** DOCUMENT SECTION **
The type of variants at the COL3A1 gene associates with the phenotype and severity of vascular Ehlers-Danlos syndrome

Abstract

Vascular Ehlers-Danlos syndrome (vEDS) is a rare and severe autosomal dominant disorder caused by variants at the COL3A1 gene. Clinical characteristics and course of disease of 215 molecularly proven patients (146 index cases and 69 relatives) were analysed. We found 126 distincts variants that were divided into five groups: (1) Glycine substitutions (n=71), (2) splice-site and in-frame insertions-deletions (n=36), (3) variants leading to haplo-insufficiency (n=7), (4) non-glycine missense variants within the triple helix (n=4 variants), and (5) non-glycine missense variants or in-frame insertions-deletions, in the N- or C-terminal part of the protein (n=8). Overall, our cohort confirmed the severity of the disease with a median age at first complication of 29 years (IQR 22-39), the most frequent being arterial (48%) and digestive (24%) ruptures. Groups 2 and 1 were significantly more severe than groups 3-5, with extreme median ages at first major complication of 23-47 years. Patients of groups 3-5 had a less typical phenotype and remarkably absence of digestive events. The distribution of glycine-replacing amino acids was strongly biased towards more destabilizing residues of the collagen assembly. Thus the natural course of vEDS and the clinical phenotype of patients are influenced by the type of COL3A1 variant. This study also confirms that patients with variants located in the C- and N-termini or leading to haplo-insufficiency have milder course of the disease and less prevalent diagnostic criteria. These findings may help refine diagnostic strategy, genetic counselling and clinical care.

Figures

Figure 1

Age of onset of the first major complication in 215 vEDS patients.

** CHECK YOUR UNDERSTANDING **
A. Answer these questions from the page on vascular Ehlers-Danlos syndrome:
(i) How many distinct COL3A1 variants were found?
(ii) What was the median age at first complication in the cohort?
(iii) What does Figure 1 show?
B. Resume the page on vascular Ehlers-Danlos syndrome, starting after its last line.

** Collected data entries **

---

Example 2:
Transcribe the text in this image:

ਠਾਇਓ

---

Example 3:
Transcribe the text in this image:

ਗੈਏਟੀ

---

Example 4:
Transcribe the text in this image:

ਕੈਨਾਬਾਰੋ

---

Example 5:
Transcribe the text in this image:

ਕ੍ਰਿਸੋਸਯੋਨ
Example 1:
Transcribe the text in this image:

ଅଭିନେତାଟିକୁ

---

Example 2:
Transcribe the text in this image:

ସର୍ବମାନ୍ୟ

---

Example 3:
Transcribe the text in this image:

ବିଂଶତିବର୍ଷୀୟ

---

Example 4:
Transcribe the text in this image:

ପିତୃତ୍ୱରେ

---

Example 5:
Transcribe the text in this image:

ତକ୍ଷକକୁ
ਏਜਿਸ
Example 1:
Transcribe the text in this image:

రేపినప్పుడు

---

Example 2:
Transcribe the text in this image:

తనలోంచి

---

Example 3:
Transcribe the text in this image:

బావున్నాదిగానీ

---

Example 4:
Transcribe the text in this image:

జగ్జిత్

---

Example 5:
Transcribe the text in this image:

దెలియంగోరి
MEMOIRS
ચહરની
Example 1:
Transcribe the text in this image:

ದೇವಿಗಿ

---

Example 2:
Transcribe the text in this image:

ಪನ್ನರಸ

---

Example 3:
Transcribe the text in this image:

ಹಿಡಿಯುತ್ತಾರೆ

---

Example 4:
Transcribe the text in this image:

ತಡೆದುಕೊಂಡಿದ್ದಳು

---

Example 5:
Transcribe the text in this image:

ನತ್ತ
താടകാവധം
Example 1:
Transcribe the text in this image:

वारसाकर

** ANSWERS TO THIS EXERCISE **
A.
(i) 126 distinct variants.
(ii) 29 years (IQR 22-39).
(iii) The age of onset of the first major complication in 215 vEDS patients.

B.
Figure 2

COL3A1 gene variants detected in 146 unrelated index cases with vEDS. Boxes represent exons of the COL3A1 gene (NG_007404.1) with colour code representing protein domains (yellow: N- and C-terminal domains, green: transition domains, blue: collagen helical domain). Glycine substitutions are presented on the left in a shortened, nonofficial nomenclature. The complete nomenclature of each variant can be found in the Supplementary Table S4, in which variants detected on the genomic but not on the cDNA sequence are indicated with parentheses, for example, p.(Gly324Ser). All of them have been reported in the Ehlers–Danlos Syndrome Variant Database (see Methods, Genetic analysis). Substitutions for other amino acids, splice-site variants and insertions/deletions are shown on the right. indicates the variants found more than once in the index cases cohort; †indicates previously undescribed variants.

Figure 3

Age of onset of the first major complication as a function of type of COL3A1 variant in 215 patients with vEDS. Abbreviations: Splice/del/ins/dup, insertion, deletion, duplication or splice-site variant in the triple helix; Gly, Glycine; C/N domain, C-terminal or N-terminal domain of the protein; TH, triple helix.

Figure 4

Distribution of observed and expected AA residues substituting a Glycine residue. Expected substitutions are calculated from the corrected expected numbers as previously reported. Yates' chi-squared, P<0.001.